Race and Racism - Part 4


     Through looking through different historians, writers and contributors I definitely learned a lot about myself. I love history but putting things in into the canvas of the "bigger picture" always has me understanding history better. Perhaps one of the most interesting articles I read was written by Kaveri Qureshi, who takes these ideas of politics, race, and class and show how these conflicts impact working lives in his in-depth look into male Pakistan working class life. Especially because I have recently been looking into my own health and wellness, seeing some history on how issues of politics and gender in different parts of the world have affected the body is one that I wanted to look more into. 
     Qureshi writes a gender history but links how class, race and politics are all involved and take shape in chronic illness and bodily deterioration in the working class.
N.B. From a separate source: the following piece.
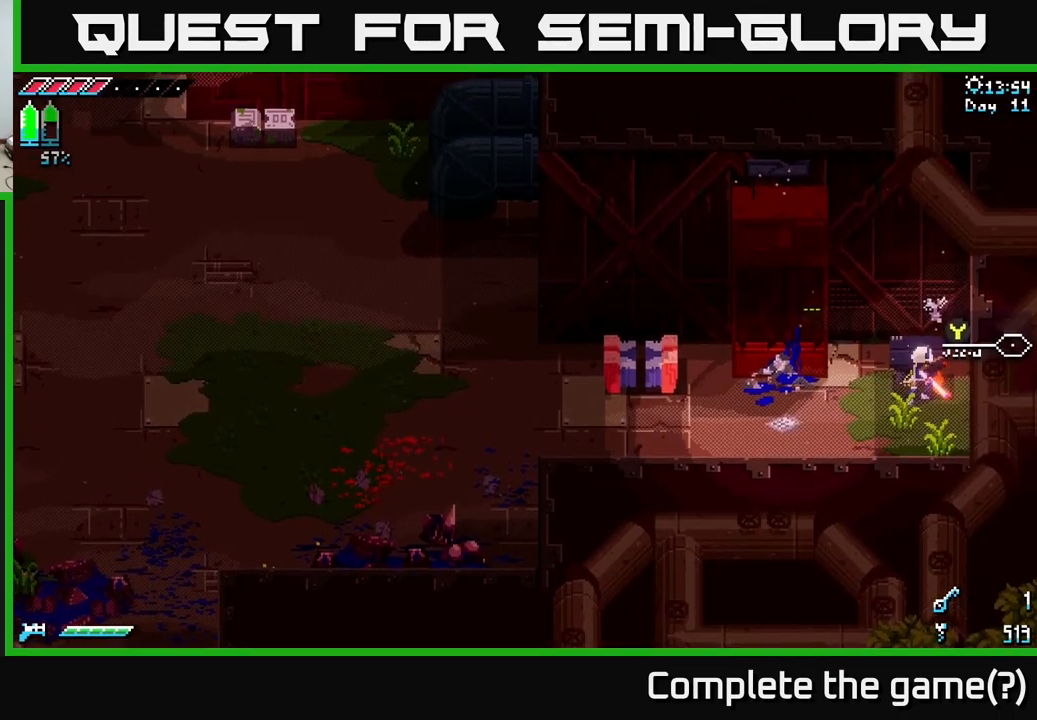
{"buttons": [], "left_stick": "center", "right_stick": "center", "events": [[183, "left_stick", "up"], [416, "left_stick", "center"]]}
His analysis differs from other historians because he actually takes in personal accounts of Pakistan working men and conducts further research shown in his ethnography. The basis of Qureshi’s argument is through a transnational approach. Qureshi describes this as a" general assumption that migrants themselves prioritize transnationalism that allows its authors to present it as of greater importance than the labour process.” The link of capital and transnational is created as he describes a man named Yunus, whose “economic conditions substantially constrained his capacity to engage in transnationalism.” In this approach, Qureshi describes the importance of Pakistani transnationalism and its social effects that lead to discrimination, which in turn leads to physical deterioration. As the Pakistani working class becomes marginalized by further legislation restricting their migrations, they are further subjugated to harsh working conditions to pay for their transnational lifestyles. As work becomes less necessary for employers and a necessity of skill and trade sweeps the working class, questions of masculinity come into question during the times of unemployment. At the end of this cycle are these discriminatory repressions in the form immigration legislation that takes shape in physical bodily deterioration. Qureshi states that, “the hardships of the migration and labour process exacted a toll on the men’s bodies, which made the practice of transnationalism… more burdensome than we are led to believe.” This analysis goes on to show how the racial discrimination from the Commonwealth Immigration Acts, work its way into conflicts regarding class, race and politics, and can also lead to physical ailments.
     This ends my week wanting to know more, but I also want to get into different ideas that are a little closer to home. No history is more important than the other, which makes reading and writing about history so interesting. 

Sources

Kaveri Qureshi, “Pakistani Labor Migration and Masculinity: Industrial Working Life, The Body, and Transnationalism,” Global Networks 12/4 (2012): 486.